The official strap-line of the Annual Congress of European Crohn’s & Colitis Organisation (ECCO) was ‘Embracing Diversity in IBD’. After speaking with many delegates at the conference, a more appropriate strap-line may well have been ‘Making the Most of What We’ve Got’.
There were several presentations and symposia that focused heavily on optimizing currently available conventional drugs in Crohn’s disease and ulcerative colitis. Interestingly, a number of presenters voiced the opinion that the excitement about biologic therapy use had meant that valuable options had been overlooked and the time to re-visit these drugs were long overdue.
Presentations touched on strategies and techniques that doctors could use to increase the effectiveness of conventional strategies.

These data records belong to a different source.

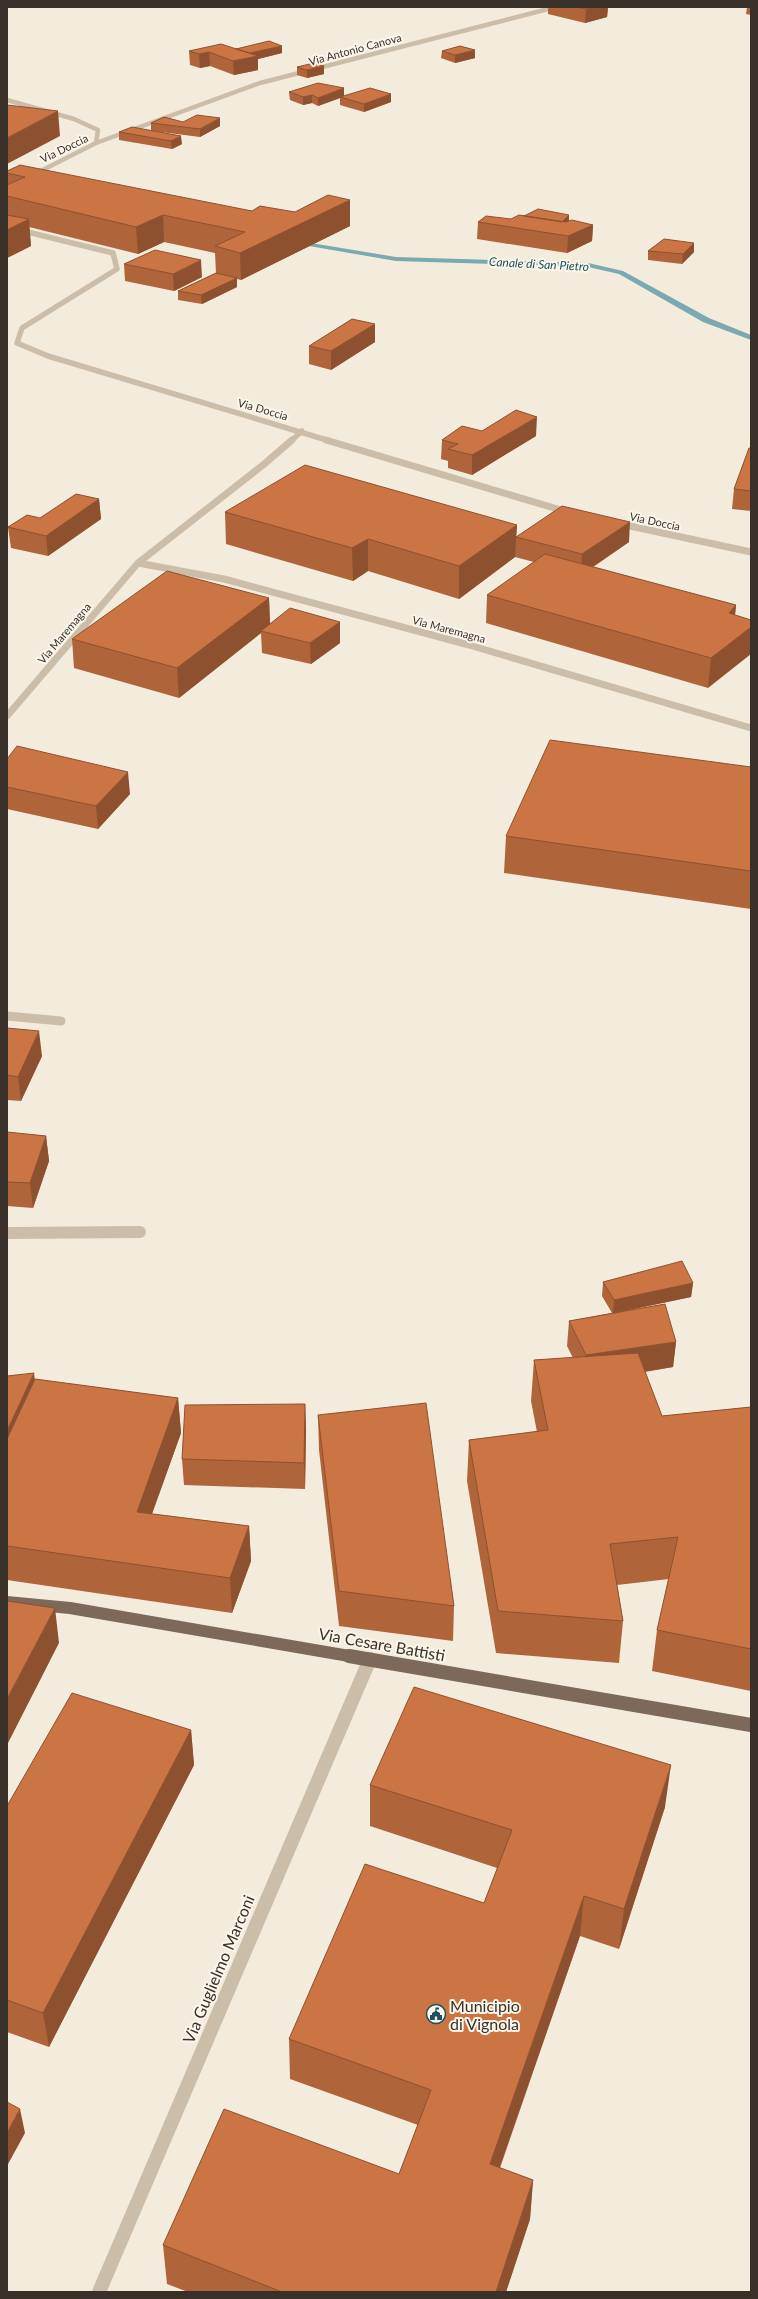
<svg xmlns="http://www.w3.org/2000/svg" width="758" height="2299" font-family="Lato,sans-serif">
	<style>
		.lines { fill: none; stroke-linecap: round; stroke-linejoin: round }
		.stream { fill: #7ba9b2; fill-rule: evenodd }
		.street-far5 { stroke: #ccbda8; stroke-width: 4.5 }
		.street-far4 { stroke: #ccbda8; stroke-width: 5.5 }
		.street-far3 { stroke: #ccbda8; stroke-width: 7 }
		.street-far2 { stroke: #ccbda8; stroke-width: 9 }
		.street-far1 { stroke: #ccbda8; stroke-width: 12 }
		.street { stroke: #ccbda8; stroke-width: 14 }
		.primary-far1 { stroke: #7c6959; stroke-width: 12 }
		.primary { stroke: #7c6959; stroke-width: 14 }
		.wall { fill: #af643a }
		.shaded-wall { fill: #8e5130 }
		.building { fill: #cb7444; stroke: #8e5130 }
		.labels { text-anchor: middle; dominant-baseline: central; stroke-width: 4; stroke-linejoin: round; paint-order: stroke }
		.far-street-label { font-size: 11px; fill: #393029; stroke: #fbf5ea }
		.far-water-label { font-size: 12px; font-style: italic; fill: #1c515d; stroke: #fbf5ea }
		.near-street-label { font-size: 16px; fill: #393029; stroke: #fbf5ea }
		.near-poi-label { font-size: 16px; fill: #393029; stroke: #fbf5ea; text-anchor: start }
	</style>
	<rect width="100%" height="100%" fill="#f3ecdd"/>
	<g class="lines">
		<path class="stream" d="M 311,243 L 396,257 L 588,263 L 623,271 L 709,318 L 751,335 L 751,340 L 703,322 L 619,274 L 588,267 L 396,261 L 309,246 L 308,245 Z"/>
		<path class="street-far5" d="M 7,100 L 74,119 L 98,130 L 96,143 L 7,188
			M 96,143 L 260,83 L 556,7"/>
		<path class="street-far4" d="M 7,227 L 113,253 L 117,269 L 22,328 L 17,343 L 48,356 L 330,441
			M 291,441 L 302,431"/>
		<path class="street-far3" d="M 326,440 L 571,513
			M 616,523 L 751,552
			M 138,563 L 224,579 L 469,645 L 751,728
			M 7,716 L 138,563 L 263,465 L 292,440"/>
		<path class="street-far2" d="M 7,1016 L 61,1021"/>
		<path class="street-far1" d="M 7,1233 L 140,1232"/>
		<path class="street" d="M 99,2292 L 370,1659"/>
		<path class="primary-far1" d="M 7,1602 L 70,1608 L 355,1657"/>
		<path class="primary" d="M 349,1656 L 751,1725"/>
	</g>
	<path class="wall" d="M 548,7 L 608,7 L 607,17 L 585,23 L 548,14 Z
		M 747,7 L 751,7 L 751,15 L 746,14 Z
		M 282,46 L 282,53 L 258,59 L 258,70 L 234,75 L 210,66 L 200,68 L 190,65 L 189,51 Z
		M 442,51 L 475,58 L 455,63 L 441,58 Z
		M 297,67 L 324,74 L 307,78 L 297,75 Z
		M 289,92 L 344,96 L 391,102 L 364,112 L 340,105 L 340,98 L 318,106 L 312,103 L 303,105 L 290,100 Z
		M 183,122 L 220,126 L 200,137 L 153,131 L 182,144 L 172,149 L 119,140 L 119,132 L 151,131 L 151,123 Z
		M 7,171 L 252,211 L 295,212 L 350,200 L 350,226 L 241,280 L 237,279 L 237,287 L 202,304 L 178,300 L 178,291 L 216,273 L 215,253 L 164,242 L 138,254 L 29,227 L 31,246 L 7,258 Z
		M 511,219 L 569,221 L 593,225 L 592,241 L 567,253 L 477,239 L 478,222 Z
		M 648,251 L 694,252 L 682,264 L 648,260 Z
		M 124,264 L 202,277 L 174,291 L 125,281 Z
		M 375,324 L 375,342 L 331,370 L 309,364 L 309,346 Z
		M 482,431 L 536,436 L 472,475 L 448,468 L 448,461 L 441,459 L 442,440 Z
		M 751,448 L 751,511 L 732,509 L 734,489 Z
		M 99,499 L 101,519 L 48,556 L 11,548 L 8,527 L 40,518 Z
		M 225,512 L 517,525 L 516,537 L 629,542 L 593,567 L 736,605 L 735,615 L 708,688 L 486,623 L 487,595 L 534,562 L 515,557 L 459,599 L 368,571 L 353,581 L 226,544 Z
		M 751,517 L 751,530 L 750,530 Z
		M 269,598 L 270,624 L 340,622 L 340,643 L 311,664 L 262,653 L 261,633 L 179,698 L 74,668 L 72,639 Z
		M 7,759 L 130,794 L 98,829 L 7,809 Z
		M 751,767 L 751,909 L 504,873 L 506,836 Z
		M 7,1028 L 42,1056 L 21,1101 L 7,1100 Z
		M 7,1132 L 46,1136 L 49,1161 L 33,1208 L 7,1206 Z
		M 603,1282 L 693,1283 L 691,1297 L 621,1312 L 676,1342 L 673,1367 L 645,1372 L 662,1416 L 751,1407 L 751,1691 L 652,1671 L 657,1630 L 669,1579 L 617,1585 L 623,1621 L 619,1663 L 496,1653 L 467,1481 L 469,1440 L 537,1432 L 531,1401 L 534,1360 L 573,1358 L 567,1346 L 569,1321 L 612,1313 L 602,1296 Z
		M 7,1376 L 178,1398 L 181,1433 L 152,1514 L 249,1526 L 251,1561 L 232,1613 L 7,1580 Z
		M 305,1404 L 306,1430 L 305,1489 L 184,1485 L 182,1459 Z
		M 318,1415 L 454,1606 L 453,1641 L 339,1626 L 319,1450 Z
		M 191,1730 L 194,1765 L 49,2047 L 7,2032 L 7,1806 Z
		M 370,1785 L 665,1807 L 619,1949 L 580,1936 L 500,2168 L 533,2180 L 530,2219 L 506,2292 L 188,2292 L 167,2284 L 163,2245 L 399,2174 L 418,2125 L 290,2079 L 289,2039 L 484,1903 L 497,1868 L 370,1826 Z"/>
	<path class="shaded-wall" d="M 594,7 L 608,7 L 607,17 L 585,23 L 586,9 Z
		M 282,46 L 282,53 L 258,59 L 258,70 L 234,75 L 233,61 L 250,53 Z
		M 475,50 L 475,58 L 455,63 L 455,55 Z
		M 209,52 L 210,66 L 200,68 L 199,54 Z
		M 324,66 L 324,74 L 307,78 L 307,70 Z
		M 344,88 L 344,96 L 340,97 L 340,98 L 318,106 L 318,98 Z
		M 391,94 L 391,102 L 364,112 L 364,104 Z
		M 312,95 L 312,103 L 303,105 L 303,97 Z
		M 58,111 L 60,136 L 7,164 L 7,138 Z
		M 220,118 L 220,126 L 200,137 L 200,129 Z
		M 181,136 L 182,144 L 172,149 L 171,141 Z
		M 350,200 L 350,226 L 241,280 L 240,253 Z
		M 163,215 L 164,242 L 138,254 L 136,227 Z
		M 569,215 L 569,224 L 559,225 Z
		M 29,219 L 31,246 L 7,258 L 7,230 Z
		M 593,225 L 592,241 L 567,253 L 568,236 Z
		M 694,243 L 694,252 L 682,264 L 683,254 Z
		M 201,260 L 202,277 L 174,291 L 173,274 Z
		M 237,278 L 237,287 L 202,304 L 201,295 Z
		M 375,324 L 375,342 L 331,370 L 331,351 Z
		M 537,417 L 536,436 L 472,475 L 472,455 Z
		M 99,499 L 101,519 L 48,556 L 46,536 Z
		M 630,522 L 629,542 L 581,575 L 582,554 Z
		M 517,525 L 515,557 L 459,599 L 459,566 Z
		M 368,539 L 368,571 L 353,581 L 352,548 Z
		M 269,598 L 270,626 L 261,631 L 261,633 L 179,698 L 177,668 Z
		M 736,605 L 733,634 L 729,613 Z
		M 340,622 L 340,643 L 311,664 L 310,643 Z
		M 751,627 L 751,654 L 708,688 L 711,658 Z
		M 128,772 L 130,794 L 98,829 L 96,806 Z
		M 39,1031 L 42,1056 L 21,1101 L 18,1077 Z
		M 46,1136 L 49,1161 L 33,1208 L 30,1183 Z
		M 693,1283 L 691,1297 L 613,1313 L 614,1300 Z
		M 676,1342 L 673,1367 L 584,1381 L 586,1355 Z
		M 34,1373 L 39,1414 L 7,1485 L 7,1431 Z
		M 178,1398 L 181,1433 L 140,1547 L 137,1512 Z
		M 305,1404 L 306,1430 L 305,1489 L 304,1463 Z
		M 249,1526 L 251,1561 L 232,1613 L 230,1578 Z
		M 55,1608 L 59,1643 L 7,1745 L 7,1699 Z
		M 191,1730 L 194,1765 L 49,2047 L 43,2013 Z
		M 671,1765 L 665,1807 L 619,1949 L 624,1909 Z
		M 584,1896 L 580,1936 L 487,2203 L 490,2164 Z
		M 20,2109 L 25,2133 L 7,2166 L 7,2133 Z
		M 533,2180 L 530,2219 L 506,2292 L 496,2292 Z"/>
	<path class="building" d="M 577,7 L 594,7 L 586,9 Z
		M 269,41 L 282,46 L 250,53 L 236,49 Z
		M 221,44 L 258,56 L 233,61 L 209,52 L 199,54 L 189,51 Z
		M 460,46 L 475,50 L 455,55 L 442,51 Z
		M 314,63 L 324,66 L 307,70 L 297,67 Z
		M 318,83 L 344,88 L 318,98 L 312,95 L 303,97 L 289,92 Z
		M 370,88 L 391,94 L 364,104 L 340,97 Z
		M 7,105 L 58,111 L 7,138 Z
		M 197,115 L 220,118 L 200,129 L 151,123 L 164,117 L 183,122 Z
		M 132,127 L 181,136 L 171,141 L 119,132 Z
		M 20,165 L 252,211 L 260,206 L 295,212 L 328,195 L 350,200 L 240,253 L 215,246 L 245,232 L 163,215 L 136,227 L 7,196 L 7,185 L 25,177 L 7,173 L 7,171 Z
		M 538,209 L 569,215 L 562,222 L 524,216 Z
		M 7,215 L 29,219 L 7,230 Z
		M 519,215 L 566,222 L 572,220 L 593,225 L 568,236 L 478,222 L 486,216 L 511,219 Z
		M 664,239 L 694,243 L 683,254 L 648,251 Z
		M 155,250 L 201,260 L 173,274 L 124,264 Z
		M 216,273 L 237,278 L 201,295 L 178,291 Z
		M 352,319 L 375,324 L 331,351 L 309,346 Z
		M 516,410 L 537,417 L 472,455 L 448,449 L 458,444 L 442,440 L 462,426 L 482,431 Z
		M 749,448 L 751,448 L 751,491 L 734,489 Z
		M 305,465 L 517,525 L 459,566 L 368,539 L 352,548 L 225,512 Z
		M 76,494 L 99,499 L 46,536 L 8,527 L 27,515 L 40,518 Z
		M 562,506 L 630,522 L 582,554 L 516,537 Z
		M 545,554 L 736,605 L 729,613 L 751,620 L 751,627 L 711,658 L 487,595 Z
		M 167,571 L 269,598 L 177,668 L 72,639 Z
		M 290,608 L 340,622 L 310,643 L 261,631 Z
		M 550,740 L 751,767 L 751,871 L 506,836 Z
		M 17,746 L 128,772 L 96,806 L 7,787 L 7,759 Z
		M 7,1028 L 39,1031 L 18,1077 L 7,1075 Z
		M 7,1132 L 46,1136 L 30,1183 L 7,1182 Z
		M 682,1261 L 693,1283 L 614,1300 L 603,1282 Z
		M 665,1304 L 676,1342 L 586,1355 L 569,1321 Z
		M 638,1353 L 662,1416 L 751,1407 L 751,1649 L 657,1630 L 678,1537 L 610,1544 L 623,1621 L 498,1611 L 469,1440 L 548,1430 L 534,1360 Z
		M 34,1373 L 7,1431 L 7,1376 Z
		M 35,1379 L 178,1398 L 137,1512 L 249,1526 L 230,1578 L 7,1546 L 7,1439 Z
		M 426,1403 L 454,1606 L 339,1591 L 318,1415 Z
		M 305,1404 L 304,1463 L 182,1459 L 185,1405 Z
		M 7,1601 L 55,1608 L 7,1699 Z
		M 414,1687 L 671,1765 L 624,1909 L 584,1896 L 490,2164 L 533,2180 L 496,2292 L 282,2292 L 163,2245 L 224,2109 L 399,2174 L 431,2090 L 289,2039 L 365,1864 L 484,1903 L 512,1830 L 370,1785 Z
		M 72,1693 L 191,1730 L 43,2013 L 7,2000 L 7,1806 Z
		M 7,2102 L 20,2109 L 7,2133 Z"/>
	<defs>
		<symbol id="civic-ring" viewBox="-11 -11 22 22"><circle r="9.5" fill="#fbf5ea" stroke="#1c515d" stroke-width="1.5"/><path d="M-.6-6.5H3V-4.5H.6V-3L4-1V1h2V6H-6V1h2V-1L-.6-3ZM-1.2 2.5V6h2.4V2.5Z" fill="#1c515d"/></symbol>
	</defs>
	<g fill-rule="evenodd">
		<use href="#civic-ring" x="425" y="2003" width="22" height="22"/>
	</g>
	<g class="labels">
		<g class="far-street-label">
			<text transform="translate(355 49) rotate(-15)">Via Antonio Canova</text>
			<text transform="translate(64 148) rotate(-26)">Via Doccia</text>
			<text transform="translate(263 409) rotate(16)">Via Doccia</text>
			<text transform="translate(655 521) rotate(12)">Via Doccia</text>
			<text transform="translate(449 629) rotate(15)">Via Maremagna</text>
			<text transform="translate(64 633) rotate(-50)">Via Maremagna</text>
		</g>
		<g class="far-water-label">
			<text transform="translate(539 264) rotate(3)">Canale di San Pietro</text>
		</g>
		<g class="near-street-label">
			<text transform="translate(382 1644) rotate(10)">Via Cesare Battisti</text>
			<text transform="translate(218 1969) rotate(-67)">Via Guglielmo Marconi</text>
		</g>
		<g class="near-poi-label">
			<text x="450" y="2005">Municipio<tspan x="450" dy="18">di Vignola</tspan></text>
		</g>
	</g>
	<rect width="758" height="2299" fill="none" stroke="#393029" stroke-width="16"/>
</svg>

For 5-ASAs, the focus was exclusively on ulcerative colitis with strategies that could be grouped loosely into three areas: new preparations for localized delivery, such as Salofalk (mesalazine); improving adherence through once-daily vs. split dosing strategies; and dose optimization in the maintenance setting based on endoscopic monitoring.
Treatment approaches that incorporated localized release of corticosteroids also seemed to generate interest. Discussion focused on using budesonide for longer periods of treatment, especially in patients with steroid-dependent Crohn’s disease and ulcerative colitis. Budesonide’s use in combination with 5-ASA in ulcerative colitis who have failed previous 5-ASA therapy was also discussed.
Monitoring strategies for azathioprine were also featured heavily, with newer approaches to optimize dosing suggested to replace traditional weight-based algorithms. The traditional approach has now been shown to be a poor predictor of response and likely withdrawal.
While not the most ground-breaking presentations at the conference, they did highlight a growing commitment among gastroenterologists to maximize all options before reaching for biologics. As one delegate put it: “We’re not awash with biologic options; it’s only right we make the most of the conventional therapies we have!”